Hyderabad: Contrary to claims by T Jacob John and Dhanya Dharmapalan, research demonstrates that poliovirus transmission predominantly follows the oral-faecal route, particularly in areas with poor sanitation, as is the case in many polio-affected countries. Either way, a full course of Oral Polio Vaccine (OPV) is proven to effectively protect children from the virus.

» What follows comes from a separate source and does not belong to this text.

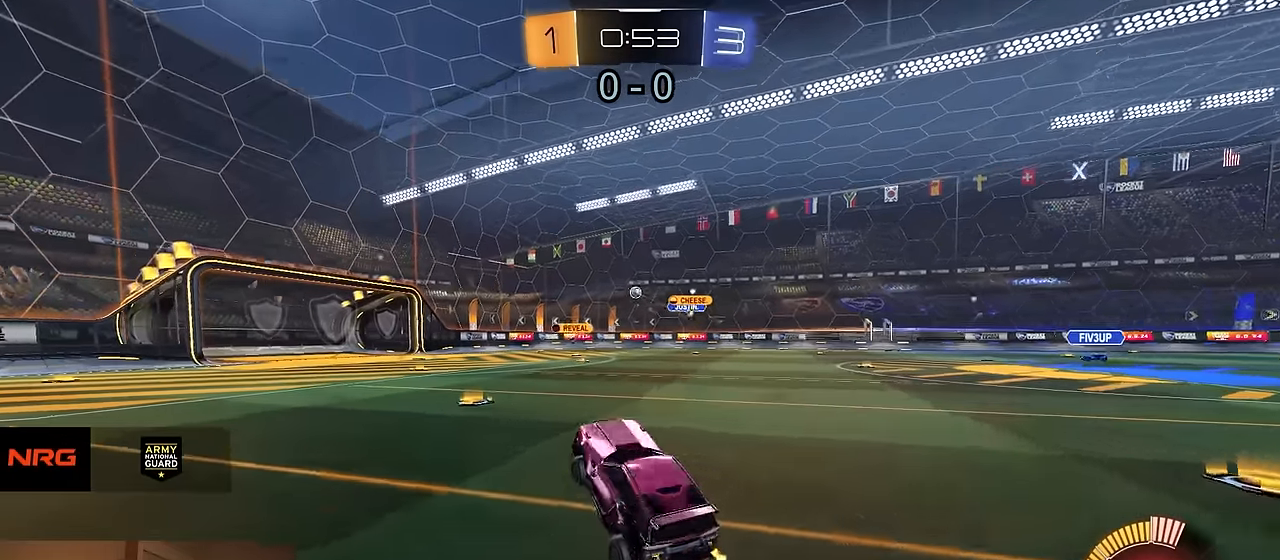
{"buttons": ["R2"], "left_stick": "center", "right_stick": "center", "events": [[66, "CROSS", "down"], [100, "left_stick", "down"], [166, "CROSS", "up"], [266, "left_stick", "center"]]}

Transitioning to exclusive use of Inactivated Polio Vaccine (IPV) in settings with active transmission is not feasible given epidemiological and operational realities. While IPV provides strong individual protection, OPV can stop person-to-person transmission and is easier to administer in hard-to-access areas. These unique benefits outweigh the extremely rare chance of variant polioviruses. Thanks to OPV, the number of polio cases worldwide has been reduced by more than 99% since 1988—we cannot finish the job without it.
After achieving global eradication, use of OPV for routine immunisation will be stopped—a process that continues to be guided by independent global expert groups, including the Strategic Advisory Group of Experts on Immunization and the Global Commission for the Certification of Eradication of Poliomyelitis.
While previous deadlines have come and gone, the Global Polio Eradication Initiative's 2022–2026 strategy has sharpened its approach to overcoming the remaining hurdles to eradication in the highest risk communities around the world. It is imperative that the programme receives the political and financial support it urgently needs to ensure that no child is ever again paralysed by this preventable disease.